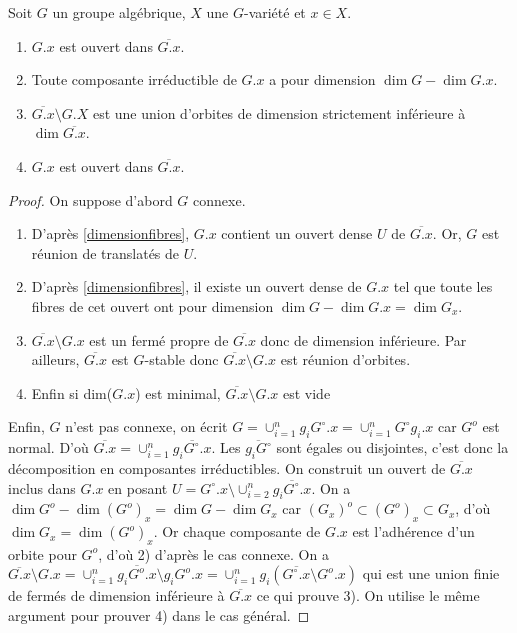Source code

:\begin{prop}
Soit $G$ un groupe algébrique, $X$ une $G$-variété et $x\in X$.
\begin{enumerate}
\item $G.x$ est ouvert dans $\overline{G.x}$.
\item Toute composante irréductible de $G.x$ a pour dimension $\dim G-\dim G.x$.
\item $\overline{G.x}\setminus G.X$ est une union d'orbites de dimension strictement inférieure à $\dim \overline{G.x}$.
\item $G.x$ est ouvert dans $\overline{G.x}$.
\end{enumerate}
\end{prop}
\begin{proof}
On suppose d'abord $G$ connexe.
\begin{enumerate}
\item D'après \ref{dimensionfibres}, $G.x$ contient un ouvert dense $U$ de $\overline{G.x}$. Or, $G$ est réunion de translatés de $U$.
\item D'après \ref{dimensionfibres}, il existe un ouvert dense de $G.x$ tel que toute les fibres de cet ouvert ont pour dimension $\dim G-\dim G.x=\dim G_x$.
\item $\overline{G.x}\setminus G.x$ est un fermé propre de $\overline{G.x}$ donc de dimension inférieure. Par ailleurs, $\overline{G.x}$ est $G$-stable donc $\overline{G.x}\setminus G.x$ est réunion d'orbites.
\item Enfin si dim($G.x$) est minimal, $\overline{G.x}\setminus G.x$ est vide
\end{enumerate}
Enfin, $G$ n'est pas connexe, on écrit $G=\cup_{i=1}^{n}g_iG^\circ .x=\cup_{i=1}^{n}G^\circ g_i.x$ car $G^o$ est normal. D'où $\overline{G.x}=\cup_{i=1}^{n}\overline{g_iG^\circ .x}$. Les $\overline{g_iG^\circ}$ sont égales ou disjointes, c'est donc la décomposition en composantes irréductibles. On construit un ouvert de $\overline{G.x}$ inclus dans $G.x$ en posant $U=G^\circ .x\setminus \cup_{i=2}^{n}\overline{g_iG^\circ .x}$. On a $\dim G^o-\dim (G^o) _x=\dim G -\dim G_x$ car $(G_x)^o \subset(G^o)_x \subset G_x$, d'où $\dim G_x=\dim (G^o) _x$. Or chaque composante de $G.x$ est l'adhérence d'un orbite pour $G^o$, d'où 2) d'après le cas connexe. On a $\overline{G.x}\setminus G.x=\cup_{i=1}^{n}\overline{g_iG^o .x}\setminus g_iG^o .x=\cup_{i=1}^{n}g_i(\overline{G^\circ .x}\setminus G^o .x)$ qui est une union finie de fermés de dimension inférieure à $\overline{G .x}$ ce qui prouve 3). On utilise le même argument pour prouver 4) dans le cas général.
\end{proof}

####

_Directive_:
Exactly the lines from the top of the entries through the line with "dimension $\dim G-\dim G.x$.", inclusive, must be given again, with every picture omitted.

_Task result_:
Source code

:\begin{prop}
Soit $G$ un groupe algébrique, $X$ une $G$-variété et $x\in X$.
\begin{enumerate}
\item $G.x$ est ouvert dans $\overline{G.x}$.
\item Toute composante irréductible de $G.x$ a pour dimension $\dim G-\dim G.x$.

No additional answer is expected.